### [ZELF PROBEREN]
Kopieer letterlijk het deel van de tekst over de Italiaanse regeling dat begint met "Bijgevolg voert de" en doorloopt tot en met "orde zijnde maatregel.".

### [TEKSTFRAGMENT]
=====
Bijgevolg voert de Italiaanse regeling een ronduit discriminatoir vereiste in, dat behoort tot de eisen die uitdrukkelijk worden verboden door artikel 16, lid 2, van de dienstenrichtlijn, aangezien het ondernemingen die in andere lidstaten zijn gevestigd, belet in Italië certificeringsdiensten te verrichten, tenzij zij hun statutaire zetel naar dat land verplaatsen. Nu dit vaststaat, dient nog te worden nagegaan of de Italiaanse regering aanvaardbare redenen aanvoert ter rechtvaardiging van de in de onderhavige zaak aan de orde zijnde maatregel.
4. Mogelijke rechtvaardiging van de litigieuze maatregel
42.
De Italiaanse regering draagt een aantal redenen aan die de litigieuze maatregel zouden rechtvaardigen. Concreet stelt zij dat ‘het eenvormige kwalificatiestelsel slechts goed en doeltreffend kan werken mits wordt voorzien in een permanent toezicht […] ter uitoefening waarvan ruime bevoegdheden tot controle en tot het opleggen van sancties worden toegekend […]. Dat systeem van controles is noodzakelijk om openbare belangen veilig te stellen waarvan het Hof reeds heeft geoordeeld dat het gaat om dwingende redenen die een beperking van de fundamentele vrijheden kunnen rechtvaardigen omdat zij verband houden met de bescherming van de afnemers van de diensten […], zoals de garantie dat er geen sprake is van commerciële of financiële belangen die kunnen leiden tot partijdigheid of discriminatie door de OA's. Dergelijke controles betreffen niet alleen de aandeelhouders- en managementstructuur van de onderneming, maar ook de vertegenwoordigers en werknemers ervan die krachtens het Italiaanse recht ook individueel blijk moeten geven van een objectief gedrag […], geen belangen mogen hebben in ondernemingen die openbare of particuliere werken uitvoeren of zich hoe dan ook niet in een andere situatie mogen bevinden die tot een belangenconflict kan leiden’ (punten 37–39 van de opmerkingen van de Italiaanse regering).
=====
### [VASTGELEGDE GEGEVENS]
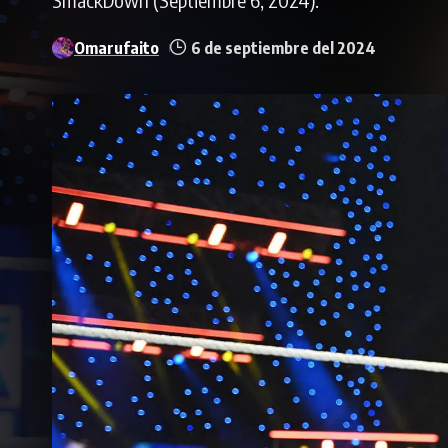
Omarufaito
6 de septiembre del 2024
=====
### [UITKOMST OEFENING]
Bijgevolg voert de Italiaanse regeling een ronduit discriminatoir vereiste in, dat behoort tot de eisen die uitdrukkelijk worden verboden door artikel 16, lid 2, van de dienstenrichtlijn, aangezien het ondernemingen die in andere lidstaten zijn gevestigd, belet in Italië certificeringsdiensten te verrichten, tenzij zij hun statutaire zetel naar dat land verplaatsen. Nu dit vaststaat, dient nog te worden nagegaan of de Italiaanse regering aanvaardbare redenen aanvoert ter rechtvaardiging van de in de onderhavige zaak aan de orde zijnde maatregel.